Patience is key in preventing young athletes from worsening injuries

The New York Yankees will have to wait at least a year before they can bolster their starting pitching rotation with Michael Pineda, who the team traded top prospect Jesus Montero for during the offseason.

ESPN reports that Pineda showed up to Yankees spring training 10 pounds over his usual playing weight and never reached the high velocity on his pitches that made him so dominant for the Seattle Mariners in his rookie season last year. The 23-year-old complained of shoulder discomfort throughout the spring, and was finally placed on the disabled list on March 30.

On Saturday, Pineda made his first rehab start, but as it turns out, he was far from ready to return to action. After just 15 pitches, he had to come out of the game with what was later determined to be a torn labrum. Yankees general manager Brian Cashman said that he thinks Pineda sustained the injury on the final pitch of his outing.

Rather than simply waiting longer for his shoulder to heal completely, Pineda attempted to get back on the mound too soon and suffered an injury that he may have been able to avoid with more time off.

Rushing young players back onto the field after an injury is unfortunately common. According to a survey conducted by Safe Kids Worldwide and Johnson & Johnson, almost half of all respondent coaches said that they feel pressure to put an injured child into a game, in addition a number of other startling statistics.

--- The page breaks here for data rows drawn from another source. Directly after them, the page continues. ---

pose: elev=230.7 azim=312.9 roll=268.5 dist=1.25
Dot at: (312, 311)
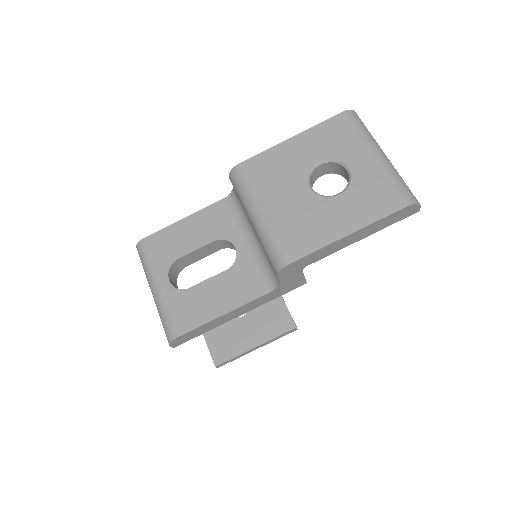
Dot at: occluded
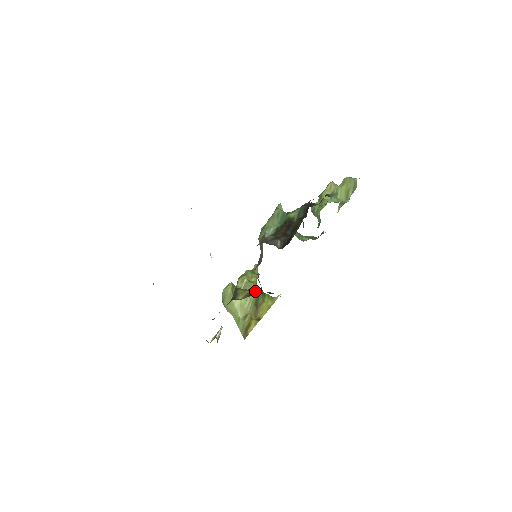
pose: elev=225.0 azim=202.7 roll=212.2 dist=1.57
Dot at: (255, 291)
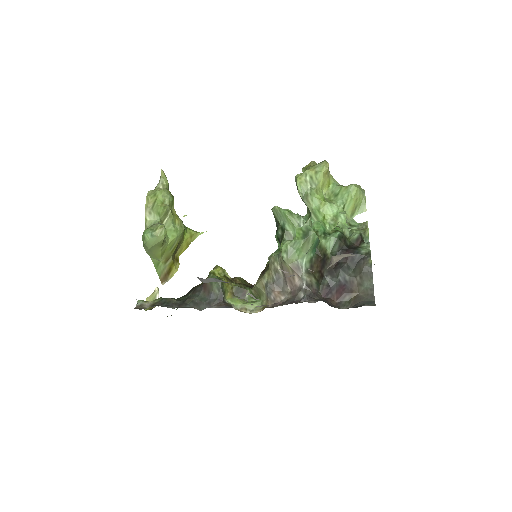
Dot at: (246, 293)
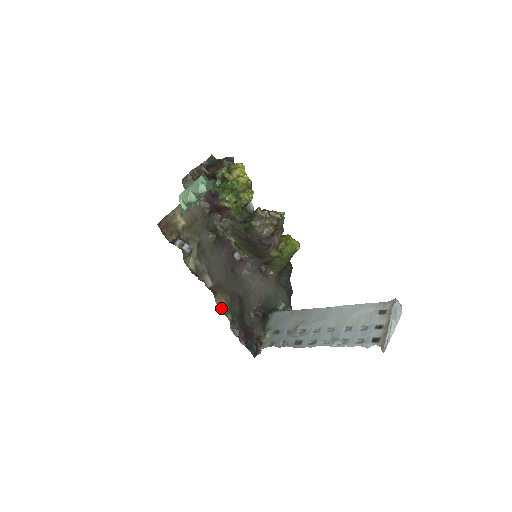
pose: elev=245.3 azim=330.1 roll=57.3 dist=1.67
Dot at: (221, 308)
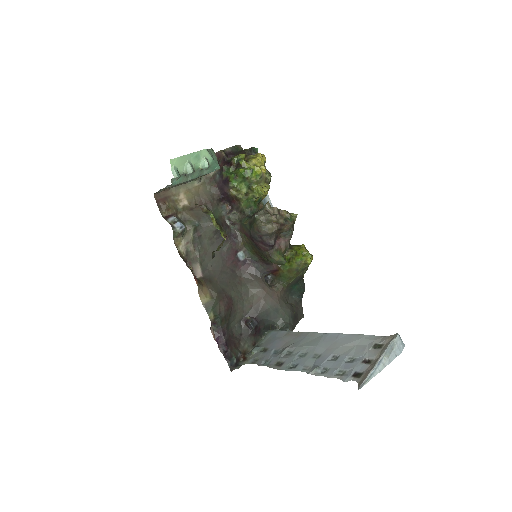
Dot at: (204, 303)
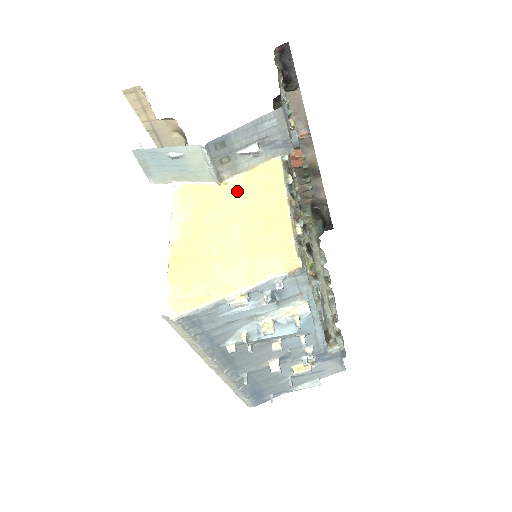
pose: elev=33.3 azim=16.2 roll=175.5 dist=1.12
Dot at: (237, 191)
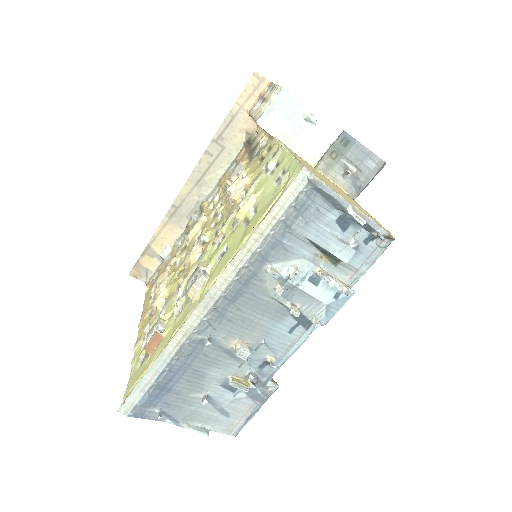
Dot at: occluded
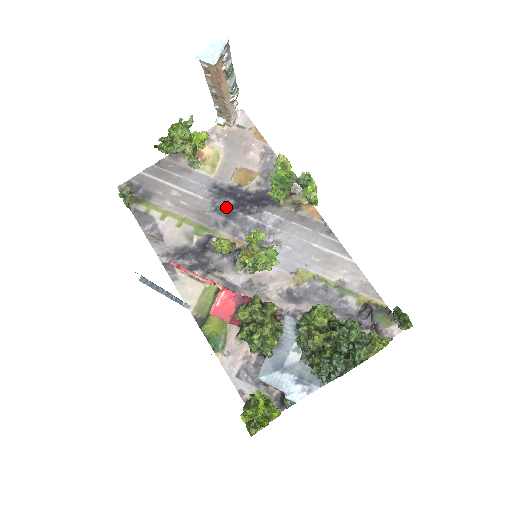
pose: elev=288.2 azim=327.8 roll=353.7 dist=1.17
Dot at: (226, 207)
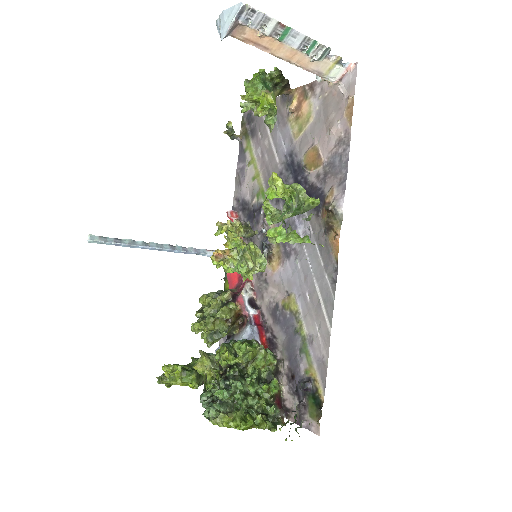
Dot at: occluded
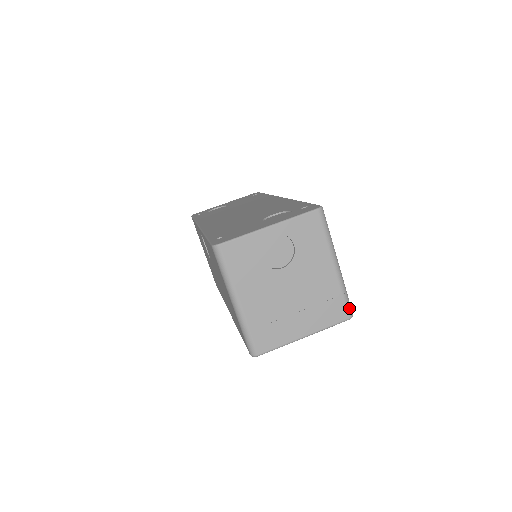
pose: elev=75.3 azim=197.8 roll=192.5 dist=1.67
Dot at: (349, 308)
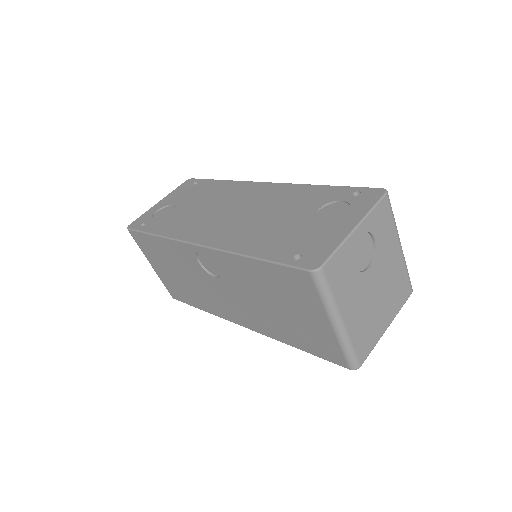
Dot at: occluded
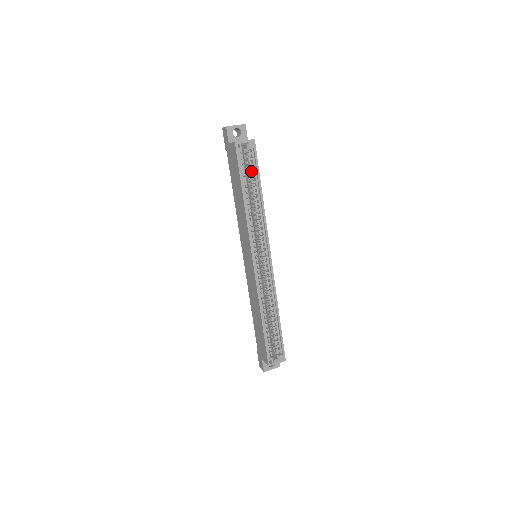
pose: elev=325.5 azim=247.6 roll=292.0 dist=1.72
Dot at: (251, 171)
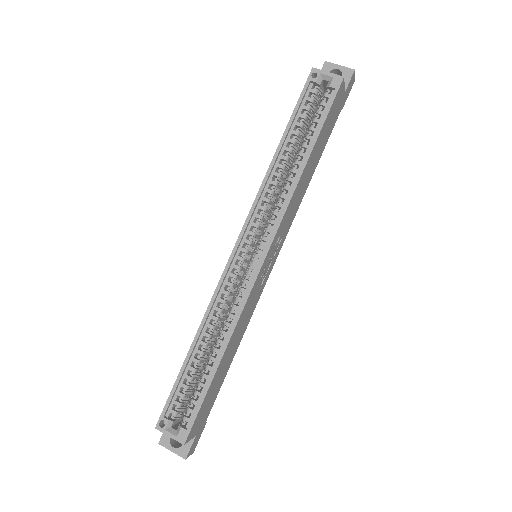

"The research findings are particularly alarming because experts tell us more than half of these injuries are preventable," Kate Carr, president and CEO of Safe Kids Worldwide, said in a statement.

Coaches need to be patient and responsible when handling an injured young player. While they should absolutely refrain from participating in games, ailing young athletes should avoid even simply swinging youth baseball bats, which could aggravate their injury.